(Page-level text extractions)
:::::
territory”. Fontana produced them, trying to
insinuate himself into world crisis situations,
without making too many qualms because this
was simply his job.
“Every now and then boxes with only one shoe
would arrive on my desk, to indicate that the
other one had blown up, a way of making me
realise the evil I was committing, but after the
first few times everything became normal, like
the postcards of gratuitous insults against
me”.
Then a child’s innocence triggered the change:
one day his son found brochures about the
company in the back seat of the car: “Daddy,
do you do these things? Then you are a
:::::
Extract the text of the records above, reproducing every line word for word.

• _ANSWER SPACE_:
territory”. Fontana produced them, trying to
insinuate himself into world crisis situations,
without making too many qualms because this
was simply his job.
“Every now and then boxes with only one shoe
would arrive on my desk, to indicate that the
other one had blown up, a way of making me
realise the evil I was committing, but after the
first few times everything became normal, like
the postcards of gratuitous insults against
me”.
Then a child’s innocence triggered the change:
one day his son found brochures about the
company in the back seat of the car: “Daddy,
do you do these things? Then you are a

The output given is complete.